→ **Exercise requirements**
Where does the word "spatial" show up in the records? Copy every line that has it.

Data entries
*** Block opens ***

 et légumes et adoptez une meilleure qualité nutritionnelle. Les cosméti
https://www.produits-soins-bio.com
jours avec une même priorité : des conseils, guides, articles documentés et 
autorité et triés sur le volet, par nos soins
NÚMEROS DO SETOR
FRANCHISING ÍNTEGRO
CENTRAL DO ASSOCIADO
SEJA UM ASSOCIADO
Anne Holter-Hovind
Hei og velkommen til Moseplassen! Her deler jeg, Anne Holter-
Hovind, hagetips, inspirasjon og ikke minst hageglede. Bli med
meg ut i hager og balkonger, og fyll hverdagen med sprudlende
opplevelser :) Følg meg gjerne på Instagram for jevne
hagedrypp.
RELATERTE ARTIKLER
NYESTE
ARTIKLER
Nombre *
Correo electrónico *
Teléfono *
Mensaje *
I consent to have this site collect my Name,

*** Block closes ***
*** Block opens ***

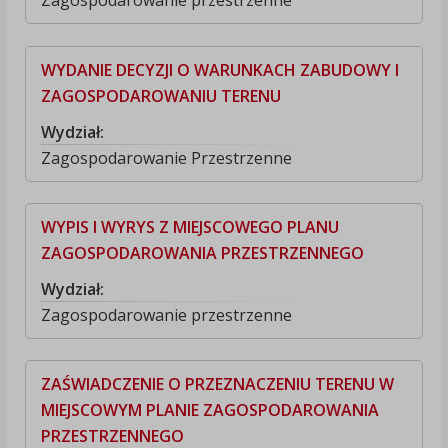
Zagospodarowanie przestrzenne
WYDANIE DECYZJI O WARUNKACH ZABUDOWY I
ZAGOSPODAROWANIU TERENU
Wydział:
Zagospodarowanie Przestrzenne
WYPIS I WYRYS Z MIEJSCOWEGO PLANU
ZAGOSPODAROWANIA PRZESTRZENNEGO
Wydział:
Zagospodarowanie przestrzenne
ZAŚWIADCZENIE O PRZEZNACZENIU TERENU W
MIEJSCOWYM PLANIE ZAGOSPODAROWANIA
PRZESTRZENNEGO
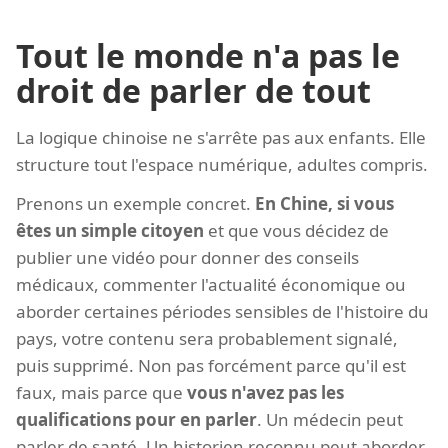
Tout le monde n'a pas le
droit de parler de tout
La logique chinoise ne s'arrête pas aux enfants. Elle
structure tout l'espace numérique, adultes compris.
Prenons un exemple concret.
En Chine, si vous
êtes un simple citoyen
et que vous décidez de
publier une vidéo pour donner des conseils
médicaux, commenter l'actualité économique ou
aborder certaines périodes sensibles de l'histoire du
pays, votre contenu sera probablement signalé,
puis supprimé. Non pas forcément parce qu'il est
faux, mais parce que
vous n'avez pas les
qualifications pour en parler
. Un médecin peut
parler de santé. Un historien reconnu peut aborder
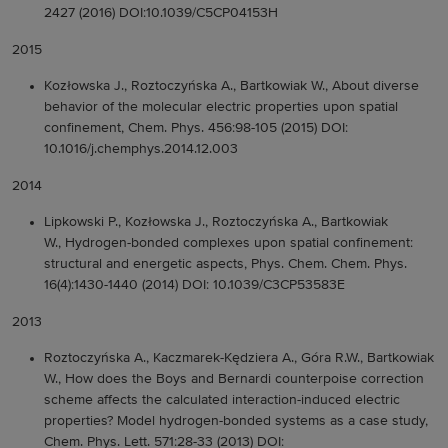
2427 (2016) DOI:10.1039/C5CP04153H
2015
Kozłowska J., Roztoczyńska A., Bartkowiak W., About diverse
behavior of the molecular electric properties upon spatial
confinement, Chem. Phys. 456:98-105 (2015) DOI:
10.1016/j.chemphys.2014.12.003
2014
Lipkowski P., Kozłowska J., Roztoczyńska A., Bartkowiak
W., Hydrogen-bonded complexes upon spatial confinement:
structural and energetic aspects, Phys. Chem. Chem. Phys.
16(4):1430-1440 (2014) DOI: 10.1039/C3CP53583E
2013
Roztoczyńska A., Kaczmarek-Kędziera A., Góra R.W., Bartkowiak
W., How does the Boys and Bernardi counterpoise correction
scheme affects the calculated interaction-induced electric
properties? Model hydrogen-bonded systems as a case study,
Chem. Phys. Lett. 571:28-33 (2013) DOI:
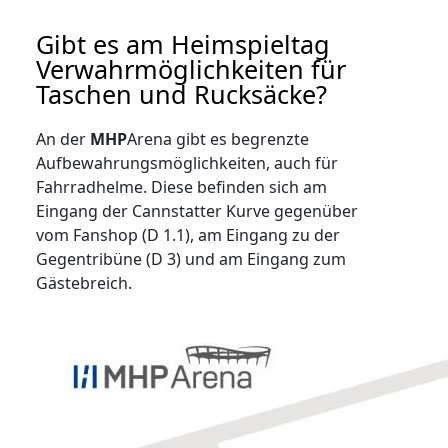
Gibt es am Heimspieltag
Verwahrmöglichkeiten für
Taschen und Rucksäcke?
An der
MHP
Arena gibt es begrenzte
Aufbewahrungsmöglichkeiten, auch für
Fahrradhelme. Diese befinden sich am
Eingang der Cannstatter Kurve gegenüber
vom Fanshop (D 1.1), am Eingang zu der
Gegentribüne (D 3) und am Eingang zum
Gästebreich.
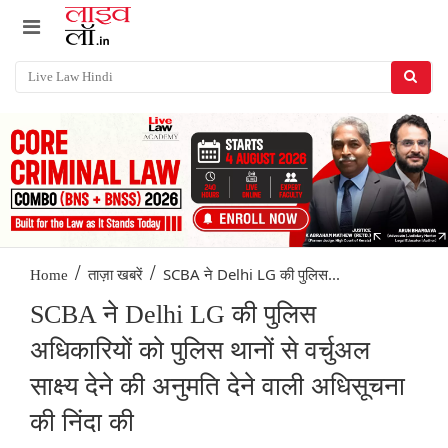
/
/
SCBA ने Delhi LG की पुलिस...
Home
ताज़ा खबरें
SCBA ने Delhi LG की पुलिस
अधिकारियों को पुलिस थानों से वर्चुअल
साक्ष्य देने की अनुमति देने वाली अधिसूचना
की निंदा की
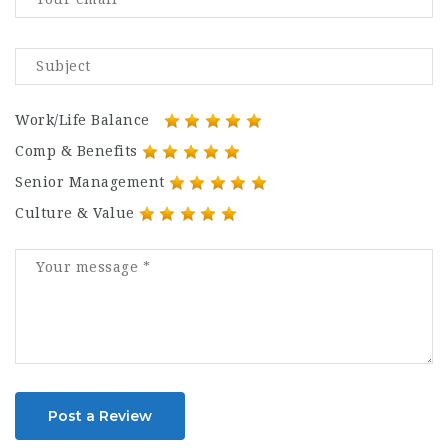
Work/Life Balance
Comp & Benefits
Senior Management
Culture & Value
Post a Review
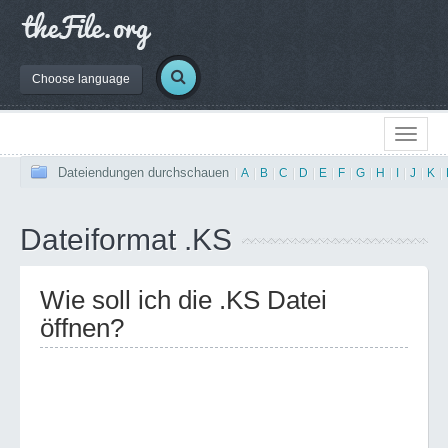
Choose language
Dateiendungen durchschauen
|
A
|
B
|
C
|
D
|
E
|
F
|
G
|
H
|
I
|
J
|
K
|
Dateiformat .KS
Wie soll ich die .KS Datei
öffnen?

*** Block closes ***

→ **Response to this exercise**
behavior of the molecular electric properties upon spatial
W., Hydrogen-bonded complexes upon spatial confinement:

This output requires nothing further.